* Supplied text *

┏━━

But the government's lead attorney, Douglas Letter, argued that the lawsuit should be dismissed on multiple procedural grounds without consideration of questions about authorized killings. He said the elder Mr. Awlaki, a former Yemeni minister of agriculture, had no legal standing to bring a case on behalf of his son. Even if he did, Mr. Letter said, the case involves secret security matters the court is not permitted to examine, and the president has sole power over such killings.
If Mr. Awlaki is concerned about being killed, Mr. Letter said, he need only surrender to the authorities. “If he does present himself, he's under no danger of the U.S. government using lethal force against him,” Mr. Letter said.
Mr. Letter also questioned why Mr. Awlaki, if he is able to release videos and articles on the Internet, could not have filed a lawsuit without the intervention of his father. The judge is expected to rule on whether the case can go forward later this year.
In an apparent coincidence, a 23-minute video showing Mr. Awlaki speaking in Arabic was posted on the Internet on Monday. An excerpt from the video had been released Oct. 23, and it made no reference to the two parcel bombs shipped by Al Qaeda's branch in Yemen and intercepted Oct. 29 by counterterrorism officials in Dubai and Britain.
Mr. Awlaki, who is thought to be hiding in southern Yemen, is believed to play an active part in the Yemeni branch of the terrorist network known as Al Qaeda in the Arabian Peninsula. The group on Friday claimed responsibility for the failed parcel bomb plot.
In the new video, Mr. Awlaki appears at a desk wearing traditional Yemeni garb, including a ceremonial dagger, and says no special clerical ruling is required to kill Americans. “Don't consult with anyone in fighting the Americans; fighting the devil doesn't require consultation or prayers or seeking divine guidance,” Mr. Awlaki said.

┗━━

* Check your understanding *
(1) Answer these questions using the news excerpt above.
(a) What government post did the elder Mr. Awlaki once hold?
(b) How long is the video of Mr. Awlaki that was posted on the Internet on Monday?
(c) On what date were the two parcel bombs intercepted, and where?
(2) Reproduce word for word the part of the news excerpt from "If Mr. Awlaki" up to and including "Mr. Letter said.".

* Data under study *
┏━━

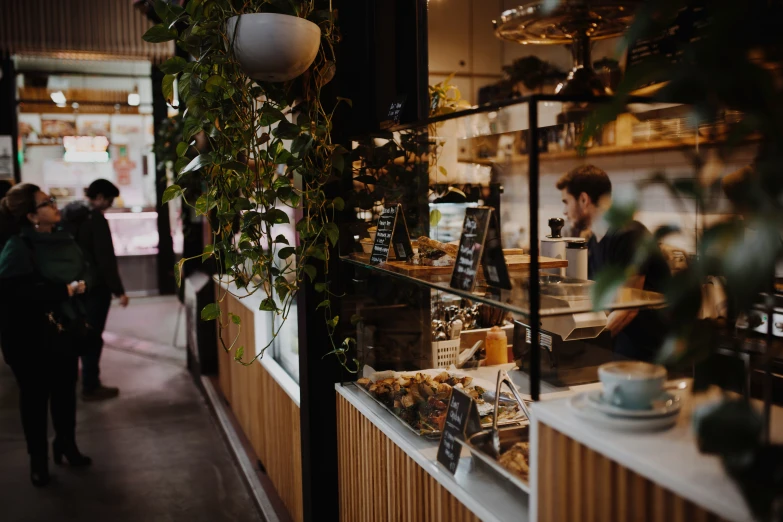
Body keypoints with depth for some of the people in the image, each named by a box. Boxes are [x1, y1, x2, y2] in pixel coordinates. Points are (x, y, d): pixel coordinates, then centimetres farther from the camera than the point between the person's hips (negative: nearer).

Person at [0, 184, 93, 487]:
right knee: (35, 397, 8)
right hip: (31, 337, -6)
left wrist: (78, 286, -10)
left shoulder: (63, 239, 6)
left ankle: (66, 446, 35)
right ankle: (38, 459, 24)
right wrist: (64, 290, -22)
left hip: (65, 329, 6)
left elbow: (85, 272, 12)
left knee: (65, 391, 16)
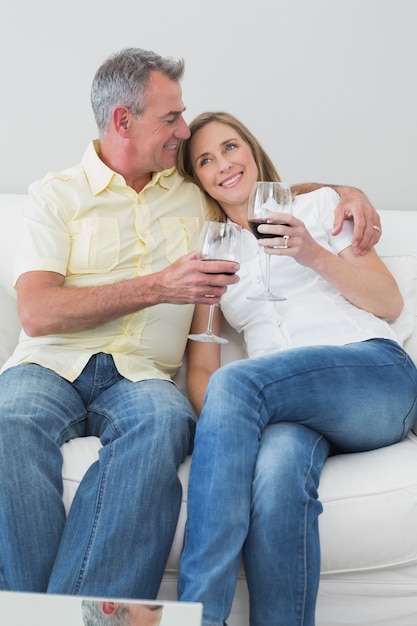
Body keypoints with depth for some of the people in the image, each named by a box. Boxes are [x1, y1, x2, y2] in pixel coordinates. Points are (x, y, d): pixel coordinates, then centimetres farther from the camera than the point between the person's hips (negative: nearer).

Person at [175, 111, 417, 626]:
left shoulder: (318, 205, 19)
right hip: (287, 402, 2)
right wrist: (218, 426, -9)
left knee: (234, 383, -32)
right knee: (278, 469, -37)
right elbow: (201, 365, 14)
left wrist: (315, 255, -5)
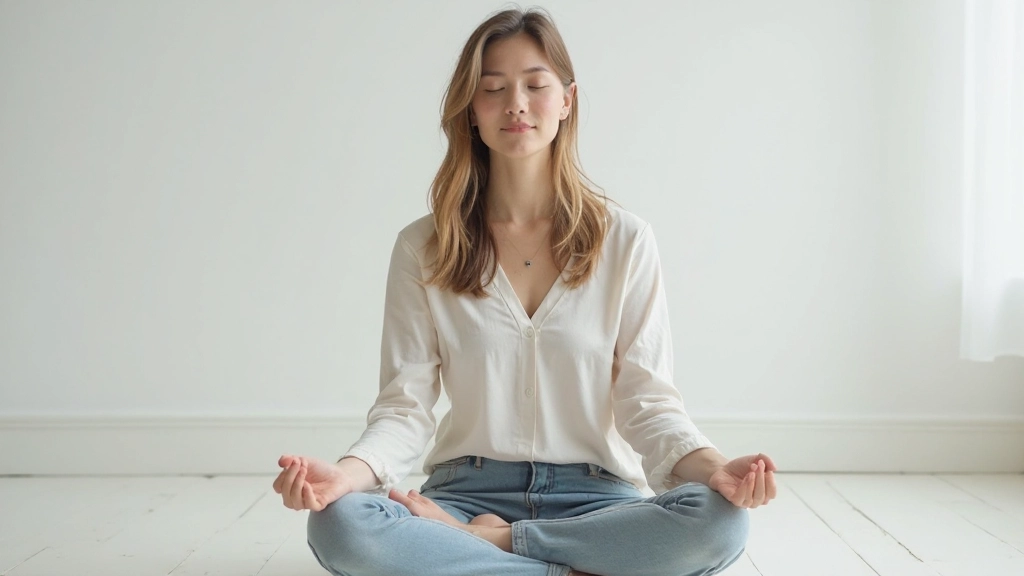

┗━━

* Problem solutions *
(1)
(a) He was a Yemeni minister of agriculture.
(b) It is 23 minutes long.
(c) They were intercepted on Oct. 29 in Dubai and Britain.

(2)
If Mr. Awlaki is concerned about being killed, Mr. Letter said, he need only surrender to the authorities. “If he does present himself, he's under no danger of the U.S. government using lethal force against him,” Mr. Letter said.